I was always amazed at how quickly news traveled in the Maine woods. People might live miles apart, but when a barn went up in flames or a car skidded off the road, everyone seemed to know about it within a matter of minutes.

I rubbed my bare hands together against the cold. “It looks like your hunch about KKK was right.”

“Looks like it,” he said. “So I guess that means there’s no more reward.”

The thought of Betty Morse’s twenty thousand dollars hadn’t crossed my mind since my last conversation with Billy, but it was clear that my friend had been thinking of little else.

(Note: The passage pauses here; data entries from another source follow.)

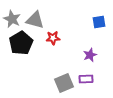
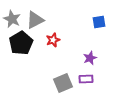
gray triangle: rotated 42 degrees counterclockwise
red star: moved 2 px down; rotated 16 degrees counterclockwise
purple star: moved 3 px down
gray square: moved 1 px left
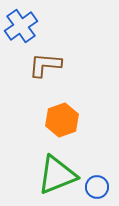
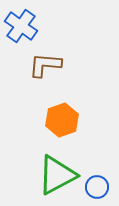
blue cross: rotated 20 degrees counterclockwise
green triangle: rotated 6 degrees counterclockwise
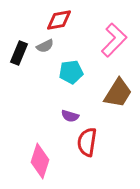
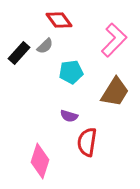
red diamond: rotated 64 degrees clockwise
gray semicircle: rotated 18 degrees counterclockwise
black rectangle: rotated 20 degrees clockwise
brown trapezoid: moved 3 px left, 1 px up
purple semicircle: moved 1 px left
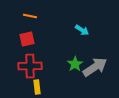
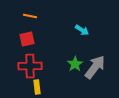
gray arrow: rotated 20 degrees counterclockwise
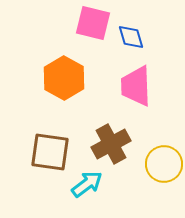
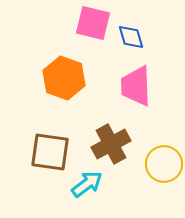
orange hexagon: rotated 9 degrees counterclockwise
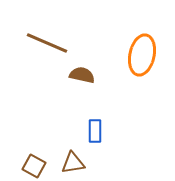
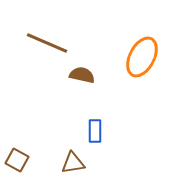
orange ellipse: moved 2 px down; rotated 15 degrees clockwise
brown square: moved 17 px left, 6 px up
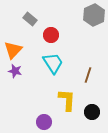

“There’s ballistic evidence linking Khristian to the shooting at Morse’s house, but I don’t think Bilodeau has anything yet linking him to those moose. Technically, I suppose that means there’s still a reward.”

He finished the beer and crushed the can in his big hand. Then he flung it away into the darkness.

I jumped after it. The half-frozen leaves crackled beneath my feet. “Come on, Billy, this is my yard.”

“Oh fuck,” he said. “I’m sorry, Mike. I’m not thinking straight these days. My head feels like it’s full of spiders.”

I held on to the crushed can. “When I feel that way, it usually means I have a guilty conscience.”

He rose slowly to his feet and towered over me. In the moonlight, his face had the hardness of welded metal. “What do you mean?”

I wasn’t sure what I meant, other than that my friend was continuing to behave in odd ways, and I wanted to let him know that I’d taken notice. “If you walked here, you probably didn’t hear the news that Chubby LeClair killed himself.”

His response was to grunt. “Fucking child molester.”

I waited for him to say more. When he didn’t, I continued. “There was a Passamaquoddy kid named Marky Parker with him in his camper. The boy is dead, too.”

“Did Chub kill him?”

“I don’t know,” I said. “There was a shoot-out at the camper, and the boy was injured.”

“What kind of shoot-out?”

“Jeremy Bard says Chubby fired at him from the Airstream. The boy was probably caught in the cross fire.”

“Bard?” Billy gathered his pale hair in one big fist and twisted it into a knot. “Now that’s interesting.”

“What do you mean?”

He smiled at me; I could actually see his teeth shining in the moonlight. “Did anyone ever tell you that you’re a suspicious motherfucker?”

I leaned forward, trying to catch his eyes. “What do you know, Billy?”

He turned his shoulder and took a step away from me. “I know it’s time for me to go home to my wife and family.”

“Let me give you a ride,” I said.

“No thanks. I can find my way.”

“It’s seven miles,” I couldn’t help repeating.

“Yeah, but it’s a beautiful night.”

“I’m going to call Aimee and tell her where you are.” My tone sounded more threatening than I’d intended.

He paused at the edge of the clearing. I could barely make out his looming shape in the blackness beneath the evergreens. “If you do, you’ll only worry her. She’s used to me going off like this when there’s something on my mind. She calls them my ‘walkabouts.’ Says it’s an Australian word for walking and thinking. I’m sorry I drank the last beer, Mike.”

And with that, Billy Cronk melted as quietly as a deer into the forest.